_Written request 1:_ Reproduce the entries below, changing every "Transcribe" to "Write out" and leaving everything else unchanged.

_Passage:_
####################
Civil Rights - Criminal Law - Statutes

Summary:
The accused were charged with a variety of mainly drug offences. In the police investigation leading to the charges, 12 production orders were issued pursuant to s. 487.012 of the Criminal Code. The orders were addressed to three telephone service providers. Each order required the service provider(s) to produce to a named RCMP officer all incoming and outgoing call details (telephone records) and text messages for cellular phones identified in the order, for a specified period of time. The text messages produced by Telus had been recorded by Telus in the routine operation of the technology. The recording existed prior to the issuance of the production order. Each accused filed and served a Notice of Constitutional Question seeking declarations that s. 487.012 was of no force or effect as being contrary to s. 8 of the Charter. The applications were heard together.
####################
(Dataset records)
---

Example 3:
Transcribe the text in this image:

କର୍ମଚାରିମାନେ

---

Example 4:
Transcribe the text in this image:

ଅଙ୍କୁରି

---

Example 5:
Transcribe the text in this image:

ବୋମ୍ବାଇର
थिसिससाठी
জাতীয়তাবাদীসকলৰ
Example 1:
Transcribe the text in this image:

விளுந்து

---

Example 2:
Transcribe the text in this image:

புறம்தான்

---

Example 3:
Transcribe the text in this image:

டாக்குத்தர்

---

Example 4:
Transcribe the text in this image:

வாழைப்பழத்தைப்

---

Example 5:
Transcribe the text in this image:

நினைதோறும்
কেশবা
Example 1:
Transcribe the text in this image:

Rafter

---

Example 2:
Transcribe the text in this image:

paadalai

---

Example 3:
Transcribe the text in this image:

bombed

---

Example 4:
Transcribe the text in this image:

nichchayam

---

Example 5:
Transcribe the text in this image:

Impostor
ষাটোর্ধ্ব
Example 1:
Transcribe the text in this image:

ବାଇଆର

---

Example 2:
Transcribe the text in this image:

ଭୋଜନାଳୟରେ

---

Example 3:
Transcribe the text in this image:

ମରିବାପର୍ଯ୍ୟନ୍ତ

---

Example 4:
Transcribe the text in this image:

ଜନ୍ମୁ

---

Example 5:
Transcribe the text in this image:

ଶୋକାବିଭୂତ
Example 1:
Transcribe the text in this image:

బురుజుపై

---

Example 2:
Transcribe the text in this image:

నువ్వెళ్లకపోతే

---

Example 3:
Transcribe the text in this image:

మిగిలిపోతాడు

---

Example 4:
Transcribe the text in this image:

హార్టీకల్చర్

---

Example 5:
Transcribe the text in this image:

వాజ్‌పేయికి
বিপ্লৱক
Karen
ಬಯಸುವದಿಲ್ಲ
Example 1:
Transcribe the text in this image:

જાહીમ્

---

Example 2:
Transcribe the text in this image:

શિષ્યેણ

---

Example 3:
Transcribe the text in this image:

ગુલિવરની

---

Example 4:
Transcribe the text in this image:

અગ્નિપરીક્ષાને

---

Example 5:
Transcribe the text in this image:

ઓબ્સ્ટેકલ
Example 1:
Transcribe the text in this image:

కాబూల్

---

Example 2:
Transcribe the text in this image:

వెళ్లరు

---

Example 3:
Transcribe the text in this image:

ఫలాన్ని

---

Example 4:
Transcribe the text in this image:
####################
_Written request 2:_ According to the summary, how many production orders were issued during the police investigation?

_Exercise result 1:_
---

Example 3:
Write out the text in this image:

କର୍ମଚାରିମାନେ

---

Example 4:
Write out the text in this image:

ଅଙ୍କୁରି

---

Example 5:
Write out the text in this image:

ବୋମ୍ବାଇର
थिसिससाठी
জাতীয়তাবাদীসকলৰ
Example 1:
Write out the text in this image:

விளுந்து

---

Example 2:
Write out the text in this image:

புறம்தான்

---

Example 3:
Write out the text in this image:

டாக்குத்தர்

---

Example 4:
Write out the text in this image:

வாழைப்பழத்தைப்

---

Example 5:
Write out the text in this image:

நினைதோறும்
কেশবা
Example 1:
Write out the text in this image:

Rafter

---

Example 2:
Write out the text in this image:

paadalai

---

Example 3:
Write out the text in this image:

bombed

---

Example 4:
Write out the text in this image:

nichchayam

---

Example 5:
Write out the text in this image:

Impostor
ষাটোর্ধ্ব
Example 1:
Write out the text in this image:

ବାଇଆର

---

Example 2:
Write out the text in this image:

ଭୋଜନାଳୟରେ

---

Example 3:
Write out the text in this image:

ମରିବାପର୍ଯ୍ୟନ୍ତ

---

Example 4:
Write out the text in this image:

ଜନ୍ମୁ

---

Example 5:
Write out the text in this image:

ଶୋକାବିଭୂତ
Example 1:
Write out the text in this image:

బురుజుపై

---

Example 2:
Write out the text in this image:

నువ్వెళ్లకపోతే

---

Example 3:
Write out the text in this image:

మిగిలిపోతాడు

---

Example 4:
Write out the text in this image:

హార్టీకల్చర్

---

Example 5:
Write out the text in this image:

వాజ్‌పేయికి
বিপ্লৱক
Karen
ಬಯಸುವದಿಲ್ಲ
Example 1:
Write out the text in this image:

જાહીમ્

---

Example 2:
Write out the text in this image:

શિષ્યેણ

---

Example 3:
Write out the text in this image:

ગુલિવરની

---

Example 4:
Write out the text in this image:

અગ્નિપરીક્ષાને

---

Example 5:
Write out the text in this image:

ઓબ્સ્ટેકલ
Example 1:
Write out the text in this image:

కాబూల్

---

Example 2:
Write out the text in this image:

వెళ్లరు

---

Example 3:
Write out the text in this image:

ఫలాన్ని

---

Example 4:
Write out the text in this image:

_Exercise result 2:_ 12